As Ash Wednesday begins this week, the 40-day period of Lent is seen as “training for and engaging in spiritual warfare,” according to The Federalist. “The culture war is a spiritual war,” making it more critical for Christians to be focused on Christ.
From The Federalist:
In a time of increasing government-backed hatred for Christians across the West, penitential seasons and practices can help build the spiritual strength to sustain Christians individually and collectively for tougher times ahead. And amid our culture’s deepening darkness, there’s no better response than to repent, fast, and pray. ... Some add “fasts” of not just food but also of enjoyments, not as punishment but to practice self-denial and obedience so we are better capable of denying ourselves and taking up our crosses when suffering arises in our lives, as it does to all.
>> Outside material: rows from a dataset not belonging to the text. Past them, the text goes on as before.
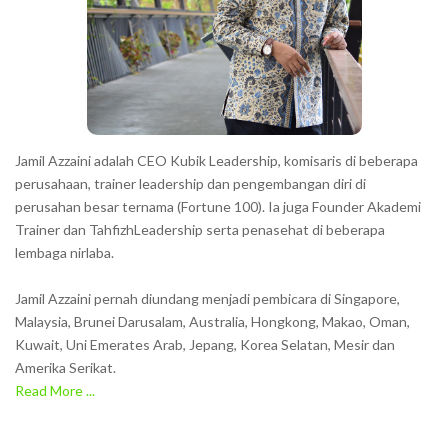
Jamil Azzaini adalah CEO Kubik Leadership, komisaris di beberapa
perusahaan, trainer leadership dan pengembangan diri di
perusahan besar ternama (Fortune 100). Ia juga Founder Akademi
Trainer dan TahfizhLeadership serta penasehat di beberapa
lembaga nirlaba.
Jamil Azzaini pernah diundang menjadi pembicara di Singapore,
Malaysia, Brunei Darusalam, Australia, Hongkong, Makao, Oman,
Kuwait, Uni Emerates Arab, Jepang, Korea Selatan, Mesir dan
Amerika Serikat.
Read More ...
It’s common today for Christians to give up entertainment screen time, personal indulgences such as spending on non-necessary items or the morning latte, and special foods such as desserts and alcohol. Also customary is increasing charitable giving and acts of service. Lent is not just about taking away things, as my pastor tells his people; it’s also about adding. Another pastor I know donates what he would have spent on missed meals to a charity that feeds poor children, another long-practiced Christian custom. Many also like to donate to food pantries or others in need such as the families of men studying to be pastors. Children can help with this.